[Date Prev][Date Next][Thread Prev][Thread Next][Date Index][Thread Index]
Re: [Qemu-block] RFC block/iscsi command timeout
From: |
Paolo Bonzini |
Subject: |
Re: [Qemu-block] RFC block/iscsi command timeout |
Date: |
Wed, 03 Jun 2015 09:16:29 +0200 |
User-agent: |
Mozilla/5.0 (X11; Linux x86_64; rv:31.0) Gecko/20100101 Thunderbird/31.6.0 |
On 02/06/2015 18:43, ronnie sahlberg wrote:
> If we change this to iSCSI, we can actually avoid this by using task
> management functions:
> guest -> QEMU write A to sector 1
> QEMU -> iSCSI write A to sector 1
> ... timeout...
> QEMU -> iSCSI task management: abort task for Write A (**A)

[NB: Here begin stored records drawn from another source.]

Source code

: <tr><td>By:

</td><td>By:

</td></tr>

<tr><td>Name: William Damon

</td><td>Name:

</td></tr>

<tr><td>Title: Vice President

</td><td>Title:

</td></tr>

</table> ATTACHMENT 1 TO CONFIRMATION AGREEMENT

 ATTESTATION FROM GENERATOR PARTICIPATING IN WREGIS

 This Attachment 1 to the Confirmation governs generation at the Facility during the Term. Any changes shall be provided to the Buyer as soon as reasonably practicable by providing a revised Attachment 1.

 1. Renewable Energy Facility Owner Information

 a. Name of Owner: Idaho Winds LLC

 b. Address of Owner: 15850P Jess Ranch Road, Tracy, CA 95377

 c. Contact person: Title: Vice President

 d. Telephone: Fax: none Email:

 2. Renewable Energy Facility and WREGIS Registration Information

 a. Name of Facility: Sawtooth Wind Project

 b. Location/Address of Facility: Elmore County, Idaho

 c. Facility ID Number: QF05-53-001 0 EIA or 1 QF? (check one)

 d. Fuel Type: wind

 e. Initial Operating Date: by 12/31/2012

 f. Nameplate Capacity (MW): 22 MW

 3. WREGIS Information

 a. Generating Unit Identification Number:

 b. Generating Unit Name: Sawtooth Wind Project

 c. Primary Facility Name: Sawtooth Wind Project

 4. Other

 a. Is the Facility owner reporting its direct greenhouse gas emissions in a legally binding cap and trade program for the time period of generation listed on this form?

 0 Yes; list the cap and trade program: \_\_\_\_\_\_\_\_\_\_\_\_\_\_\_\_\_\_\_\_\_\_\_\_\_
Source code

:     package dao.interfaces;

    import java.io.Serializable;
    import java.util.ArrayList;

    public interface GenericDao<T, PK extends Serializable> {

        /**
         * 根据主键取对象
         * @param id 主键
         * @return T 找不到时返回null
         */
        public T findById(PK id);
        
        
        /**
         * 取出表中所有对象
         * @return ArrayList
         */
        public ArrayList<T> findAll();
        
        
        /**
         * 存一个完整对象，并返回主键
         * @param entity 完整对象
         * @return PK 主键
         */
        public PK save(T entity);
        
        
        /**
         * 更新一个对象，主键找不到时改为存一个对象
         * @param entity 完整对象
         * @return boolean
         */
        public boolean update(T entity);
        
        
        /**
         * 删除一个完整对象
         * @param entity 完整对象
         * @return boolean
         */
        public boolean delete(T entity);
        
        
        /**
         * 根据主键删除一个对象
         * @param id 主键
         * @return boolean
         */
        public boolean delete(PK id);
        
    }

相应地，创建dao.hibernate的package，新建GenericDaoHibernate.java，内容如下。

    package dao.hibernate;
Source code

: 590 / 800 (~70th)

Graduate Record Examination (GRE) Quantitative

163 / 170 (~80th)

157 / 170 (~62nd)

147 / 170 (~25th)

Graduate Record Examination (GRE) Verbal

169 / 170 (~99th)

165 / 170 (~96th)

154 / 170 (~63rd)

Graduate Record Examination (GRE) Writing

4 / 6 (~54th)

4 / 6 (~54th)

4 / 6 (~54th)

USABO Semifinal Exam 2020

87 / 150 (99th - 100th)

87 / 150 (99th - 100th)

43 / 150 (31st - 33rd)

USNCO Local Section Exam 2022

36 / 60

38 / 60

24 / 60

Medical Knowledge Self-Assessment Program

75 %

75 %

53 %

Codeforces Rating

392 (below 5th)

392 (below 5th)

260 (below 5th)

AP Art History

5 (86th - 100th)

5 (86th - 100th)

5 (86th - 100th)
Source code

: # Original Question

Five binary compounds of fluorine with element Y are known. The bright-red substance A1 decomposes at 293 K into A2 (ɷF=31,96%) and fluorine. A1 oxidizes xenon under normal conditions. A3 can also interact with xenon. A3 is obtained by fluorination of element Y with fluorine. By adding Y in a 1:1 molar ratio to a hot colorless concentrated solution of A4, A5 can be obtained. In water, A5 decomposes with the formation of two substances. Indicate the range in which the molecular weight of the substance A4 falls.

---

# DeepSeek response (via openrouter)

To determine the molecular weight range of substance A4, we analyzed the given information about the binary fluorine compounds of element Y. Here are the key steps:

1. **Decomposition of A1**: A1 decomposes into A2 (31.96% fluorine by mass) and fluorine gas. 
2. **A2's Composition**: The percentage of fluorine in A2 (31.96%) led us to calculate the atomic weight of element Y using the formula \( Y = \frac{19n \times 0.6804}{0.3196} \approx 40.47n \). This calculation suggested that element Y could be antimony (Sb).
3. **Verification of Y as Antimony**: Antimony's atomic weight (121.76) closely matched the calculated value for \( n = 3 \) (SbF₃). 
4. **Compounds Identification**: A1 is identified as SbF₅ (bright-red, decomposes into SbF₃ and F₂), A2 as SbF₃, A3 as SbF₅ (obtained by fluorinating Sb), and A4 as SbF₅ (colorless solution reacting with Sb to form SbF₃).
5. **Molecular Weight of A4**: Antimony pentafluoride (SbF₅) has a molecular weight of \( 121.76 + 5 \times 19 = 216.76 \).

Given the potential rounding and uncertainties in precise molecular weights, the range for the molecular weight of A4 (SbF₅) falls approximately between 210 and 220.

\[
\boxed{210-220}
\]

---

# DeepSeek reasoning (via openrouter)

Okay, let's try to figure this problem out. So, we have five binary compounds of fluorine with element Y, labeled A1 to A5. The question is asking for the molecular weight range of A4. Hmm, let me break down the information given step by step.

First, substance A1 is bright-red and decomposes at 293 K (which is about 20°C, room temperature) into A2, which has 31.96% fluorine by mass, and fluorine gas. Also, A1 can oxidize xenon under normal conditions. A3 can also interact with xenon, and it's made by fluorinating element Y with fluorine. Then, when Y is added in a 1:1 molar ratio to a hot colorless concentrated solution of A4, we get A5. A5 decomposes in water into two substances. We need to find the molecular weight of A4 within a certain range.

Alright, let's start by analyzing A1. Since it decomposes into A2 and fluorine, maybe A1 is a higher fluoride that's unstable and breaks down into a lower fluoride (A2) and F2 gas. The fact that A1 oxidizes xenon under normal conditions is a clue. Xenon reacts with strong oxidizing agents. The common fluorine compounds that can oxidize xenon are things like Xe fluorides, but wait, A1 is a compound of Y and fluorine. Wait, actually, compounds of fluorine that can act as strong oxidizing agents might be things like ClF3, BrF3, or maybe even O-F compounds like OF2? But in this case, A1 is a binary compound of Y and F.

> QEMU -> guest write A to sector 1 timed out
> guest -> QEMU write B to sector 1 (**B)
>
> I think that IF a task times out and then IF you then immediately
> generate and send a task management abort task to the
> target, and you do this before you tell the guest the i/o failed, then
> all should be good.
You still have to wait for the answer to the TMF, so this doesn't help
much. :-(
Paolo
> That should guarantee the ordering of **A always being sent to the
> target before **B
> so the race should not happen.
>
>
>
>
> At this point you have the two outstanding writes are for the same
> sector and with different payloads, so it's undefined which one
> wins.
>
> QEMU -> NFS write B to sector 1
> NFS -> QEMU write B to sector 1 completed
> QEMU -> guest write B to sector 1 completed
> NFS -> QEMU write A to sector 1 completed
> (QEMU doesn't report this to the guest)
>
> The guest thinks it has written B, but it's possible that the
> storage
> has written A.
>
>
> So you would go for infinite reconnecting? We can SIGKILL then anyway.
>
> As said before my idea would be default of 5000ms for all sync calls and
> no timeout for all async calls coming from the block layer.
>
> A user settable timeout can be optionally specified via cmdline options
> to define a timeout for both sync and async calls.
>
>
> Sounds sane to me.
>
> As for infinite reconnect. I guess that since these disks are not
> exposes as "removable" to the
> guest, there is not really much recovery that the guest kernel can do if
> the disk go away and never return
> so there might not be much point in not having infinite reconnect attempts.
>
>
>